===== Document text

The following photo story was originally published in The Guardian on 9 October, 2018:
“Five photographers follow the challenges facing small-scale farmers, and their pioneering solutions for a farming system that does not cost the planet.
The We Feed the World exhibition runs at the Bargehouse Gallery, Southbank, London, 12-21 October
ZIMBABWE, PIETER HUGO, THE MUONDE TRUSTE
Photograph: Pieter Hugo/We Feed the World
Ancient Solutions to New World Problems: When Benedict Muzenda and his neighbours were children, they finished their school exams in October so they could come home to spend the summers weeding the fields, ready for harvest in January. Now the rains still haven’t come by the time school’s over, the fields are bare and the harvest is getting later and later. The annual drought in this part of Southern Zimbabwe has left farmers looking for new ways to produce food and finding the best solutions in the tried and tested methods of the past.
Photograph: Pieter Hugo/We Feed the World
The farmers at the Muonde Trust in the Mazvihwa region are part of a growing movement of African farmers who are reviving their indigenous seeds as they offer far greater resilience in the face of climate change. Crops such as sorghum and bulrush millet, that populated these valleys long before maize was introduced are better suited to withstand long periods without water.
Photograph: Pieter Hugo/We Feed the World
These small grains are also adapted to local soil conditions making it easier for them to grow in the dry valleys of Zimbabwe. As the local elders will tell you, these are the grains blessed by the “mwaris” and “the spirits of the land” and able to feed the local community far better than the hybrid industrial seeds that have dominated the African landscape for the last 30 – 40 years.
Photograph: Pieter Hugo/We Feed the World
Photographer, Pieter Hugo, spent two days with the farmers at the Muonde Trust, shooting portraits and still-life images. Pieter’s highly regarded work is represented in prominent public and private collections, including the Museum of Modern Art, V&A, San Francisco Museum of Modern Art, Metropolitan Museum of Modern Art, and the J Paul Getty Museum.

==========

Assigned task A:
Answer these about the farming photo story:
(i) In which gallery does the We Feed the World exhibition run?
(ii) Which two crops are named as better suited to withstand long periods without water?
(iii) How many days did Pieter Hugo spend with the farmers at the Muonde Trust?
Assigned task B: Carry the farming photo story forward, picking up right after its last sentence.

===== Given entries

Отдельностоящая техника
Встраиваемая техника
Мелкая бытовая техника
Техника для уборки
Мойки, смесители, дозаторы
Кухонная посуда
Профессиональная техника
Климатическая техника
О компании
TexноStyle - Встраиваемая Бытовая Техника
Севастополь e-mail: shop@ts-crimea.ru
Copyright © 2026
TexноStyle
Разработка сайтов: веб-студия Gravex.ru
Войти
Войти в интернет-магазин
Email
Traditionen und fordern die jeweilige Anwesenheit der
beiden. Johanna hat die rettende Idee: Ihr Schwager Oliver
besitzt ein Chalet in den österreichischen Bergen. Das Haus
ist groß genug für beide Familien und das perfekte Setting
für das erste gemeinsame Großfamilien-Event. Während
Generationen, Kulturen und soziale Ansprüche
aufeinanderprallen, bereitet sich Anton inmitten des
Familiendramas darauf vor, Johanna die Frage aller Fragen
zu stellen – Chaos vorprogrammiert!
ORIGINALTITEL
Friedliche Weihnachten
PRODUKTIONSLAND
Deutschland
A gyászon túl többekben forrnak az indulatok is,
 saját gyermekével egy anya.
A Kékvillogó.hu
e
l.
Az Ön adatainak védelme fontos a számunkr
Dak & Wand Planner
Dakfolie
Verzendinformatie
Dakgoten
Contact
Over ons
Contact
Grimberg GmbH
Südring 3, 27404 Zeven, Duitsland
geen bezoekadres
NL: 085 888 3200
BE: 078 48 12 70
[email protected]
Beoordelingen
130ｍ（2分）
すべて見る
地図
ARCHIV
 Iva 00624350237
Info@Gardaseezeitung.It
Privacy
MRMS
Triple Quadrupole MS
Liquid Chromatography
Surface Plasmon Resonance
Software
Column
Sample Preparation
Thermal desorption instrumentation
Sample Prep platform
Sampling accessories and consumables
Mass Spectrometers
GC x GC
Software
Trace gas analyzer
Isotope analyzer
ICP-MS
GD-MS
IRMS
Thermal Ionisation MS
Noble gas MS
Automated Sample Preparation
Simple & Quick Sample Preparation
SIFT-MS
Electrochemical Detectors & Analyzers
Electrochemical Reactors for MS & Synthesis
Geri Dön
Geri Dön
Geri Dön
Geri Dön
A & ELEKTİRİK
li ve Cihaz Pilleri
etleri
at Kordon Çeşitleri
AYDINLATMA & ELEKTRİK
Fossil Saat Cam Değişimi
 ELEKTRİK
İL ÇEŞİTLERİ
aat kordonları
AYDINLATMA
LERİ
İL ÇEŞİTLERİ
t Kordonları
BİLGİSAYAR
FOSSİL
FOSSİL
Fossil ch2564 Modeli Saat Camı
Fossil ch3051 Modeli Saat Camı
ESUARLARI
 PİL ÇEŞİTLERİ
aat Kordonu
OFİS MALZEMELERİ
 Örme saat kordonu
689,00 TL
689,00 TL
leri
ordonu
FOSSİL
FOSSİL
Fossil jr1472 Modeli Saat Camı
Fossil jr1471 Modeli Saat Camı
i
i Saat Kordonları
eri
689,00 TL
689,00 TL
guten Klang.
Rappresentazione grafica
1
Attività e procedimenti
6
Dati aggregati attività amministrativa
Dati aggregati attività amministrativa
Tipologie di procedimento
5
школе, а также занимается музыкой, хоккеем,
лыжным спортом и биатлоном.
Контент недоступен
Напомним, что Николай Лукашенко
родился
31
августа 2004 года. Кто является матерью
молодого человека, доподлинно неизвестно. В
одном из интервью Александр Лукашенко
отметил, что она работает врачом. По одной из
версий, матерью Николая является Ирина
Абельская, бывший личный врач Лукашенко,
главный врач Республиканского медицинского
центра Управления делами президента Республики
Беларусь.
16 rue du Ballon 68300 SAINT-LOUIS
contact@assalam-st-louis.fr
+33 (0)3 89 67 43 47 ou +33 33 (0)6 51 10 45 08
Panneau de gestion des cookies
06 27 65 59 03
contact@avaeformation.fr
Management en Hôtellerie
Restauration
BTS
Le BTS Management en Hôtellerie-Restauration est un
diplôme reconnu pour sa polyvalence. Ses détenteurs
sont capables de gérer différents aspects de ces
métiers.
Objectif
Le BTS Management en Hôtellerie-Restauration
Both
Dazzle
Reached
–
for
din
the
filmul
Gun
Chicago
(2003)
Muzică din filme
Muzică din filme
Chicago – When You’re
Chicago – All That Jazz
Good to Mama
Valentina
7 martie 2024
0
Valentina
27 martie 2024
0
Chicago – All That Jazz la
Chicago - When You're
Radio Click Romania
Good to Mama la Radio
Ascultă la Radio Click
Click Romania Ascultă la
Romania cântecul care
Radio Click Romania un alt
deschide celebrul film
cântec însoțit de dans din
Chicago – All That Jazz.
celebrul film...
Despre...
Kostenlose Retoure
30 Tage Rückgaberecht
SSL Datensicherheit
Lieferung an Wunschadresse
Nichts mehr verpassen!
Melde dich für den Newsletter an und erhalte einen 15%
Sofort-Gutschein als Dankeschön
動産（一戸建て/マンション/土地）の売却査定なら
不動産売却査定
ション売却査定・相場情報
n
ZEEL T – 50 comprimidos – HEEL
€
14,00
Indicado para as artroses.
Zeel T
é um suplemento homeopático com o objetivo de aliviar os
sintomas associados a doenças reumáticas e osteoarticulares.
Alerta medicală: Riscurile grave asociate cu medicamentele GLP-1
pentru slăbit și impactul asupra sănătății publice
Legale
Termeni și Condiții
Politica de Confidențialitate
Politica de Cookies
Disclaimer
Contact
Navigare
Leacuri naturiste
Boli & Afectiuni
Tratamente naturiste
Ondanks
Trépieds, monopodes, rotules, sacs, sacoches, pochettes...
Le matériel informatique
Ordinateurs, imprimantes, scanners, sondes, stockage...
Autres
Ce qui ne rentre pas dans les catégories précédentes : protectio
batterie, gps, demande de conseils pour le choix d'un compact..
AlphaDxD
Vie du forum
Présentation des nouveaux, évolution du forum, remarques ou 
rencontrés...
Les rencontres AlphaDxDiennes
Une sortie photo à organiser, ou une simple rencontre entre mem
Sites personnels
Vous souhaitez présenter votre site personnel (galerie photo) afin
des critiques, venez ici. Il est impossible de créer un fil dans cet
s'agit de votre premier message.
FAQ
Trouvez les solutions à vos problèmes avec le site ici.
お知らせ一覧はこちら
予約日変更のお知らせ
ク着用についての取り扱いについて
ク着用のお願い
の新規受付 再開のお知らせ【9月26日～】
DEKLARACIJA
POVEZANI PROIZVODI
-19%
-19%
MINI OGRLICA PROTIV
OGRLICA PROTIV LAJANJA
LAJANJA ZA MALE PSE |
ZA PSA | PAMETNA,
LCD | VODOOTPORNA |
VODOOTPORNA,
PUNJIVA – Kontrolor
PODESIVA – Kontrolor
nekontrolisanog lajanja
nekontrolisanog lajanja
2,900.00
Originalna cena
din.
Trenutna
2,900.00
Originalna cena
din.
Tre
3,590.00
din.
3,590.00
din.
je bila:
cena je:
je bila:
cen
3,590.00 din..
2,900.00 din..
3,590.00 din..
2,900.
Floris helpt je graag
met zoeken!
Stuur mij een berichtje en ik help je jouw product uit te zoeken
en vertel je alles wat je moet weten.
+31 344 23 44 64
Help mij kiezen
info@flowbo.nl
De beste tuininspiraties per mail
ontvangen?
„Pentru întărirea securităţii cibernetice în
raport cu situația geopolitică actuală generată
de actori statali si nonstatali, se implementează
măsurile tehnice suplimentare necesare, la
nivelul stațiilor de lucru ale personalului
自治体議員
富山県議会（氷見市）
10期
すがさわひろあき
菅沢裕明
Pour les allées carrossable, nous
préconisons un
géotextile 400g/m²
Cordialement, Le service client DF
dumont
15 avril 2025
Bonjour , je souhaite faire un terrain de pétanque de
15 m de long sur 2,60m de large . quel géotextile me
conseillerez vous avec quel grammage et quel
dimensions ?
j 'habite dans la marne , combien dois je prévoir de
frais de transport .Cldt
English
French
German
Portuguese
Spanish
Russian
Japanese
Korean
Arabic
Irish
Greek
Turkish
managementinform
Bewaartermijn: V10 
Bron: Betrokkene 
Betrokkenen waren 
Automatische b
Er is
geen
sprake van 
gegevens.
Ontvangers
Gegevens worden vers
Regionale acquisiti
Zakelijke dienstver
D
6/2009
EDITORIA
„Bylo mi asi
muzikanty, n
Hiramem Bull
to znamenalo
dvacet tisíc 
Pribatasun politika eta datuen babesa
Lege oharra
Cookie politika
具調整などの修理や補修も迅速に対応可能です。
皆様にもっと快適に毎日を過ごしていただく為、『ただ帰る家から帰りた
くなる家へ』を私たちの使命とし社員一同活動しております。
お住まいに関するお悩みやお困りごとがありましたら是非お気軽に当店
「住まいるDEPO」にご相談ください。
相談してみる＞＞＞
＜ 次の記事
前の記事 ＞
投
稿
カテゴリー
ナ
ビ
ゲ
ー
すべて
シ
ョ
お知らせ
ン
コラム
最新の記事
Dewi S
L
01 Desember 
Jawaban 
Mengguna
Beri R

==========

Exercise output A:
(i) The Bargehouse Gallery, Southbank, London.
(ii) Sorghum and bulrush millet.
(iii) Two days.

Exercise output B:
SOMERSET, KATE PETERS, GLEBE FARM
Photograph: Kate Peters/We Feed the World
Weather patterns not seen in 200 years, say UK farmers: In the UK, climate change is often seen as a challenge affecting those in the global south. But for Somerset farmers Rob and Lizzie dramatic weather is changing generations of farming traditions. The Walrond family have farmed on the Somerset Levels for 200 years and say the last 10 have been the most difficult: “There has always been unpredictability … but in the past, you might have had a ruined harvest due to flooding or drought once every 20 years, now it’s happening every year,” says Lizzie.
Photograph: Kate Peters/We Feed the World
Weather changes are affecting the whole farming community. Long, wet winters delay planting which means the “hungry gap”– the traditional period in spring when there is little fresh produce – is getting longer while hotter summers leave crops such as barley struggling for moisture, and brassicas wiped out by pests normally killed off by the first frosts. “It’s not a healthy pattern,” said Rob “and you never know what you’re going to get next.” Last year, the Walrond’s neighbours brought in the last wheat in early December – unheard of in the UK where the traditional wheat harvest is August.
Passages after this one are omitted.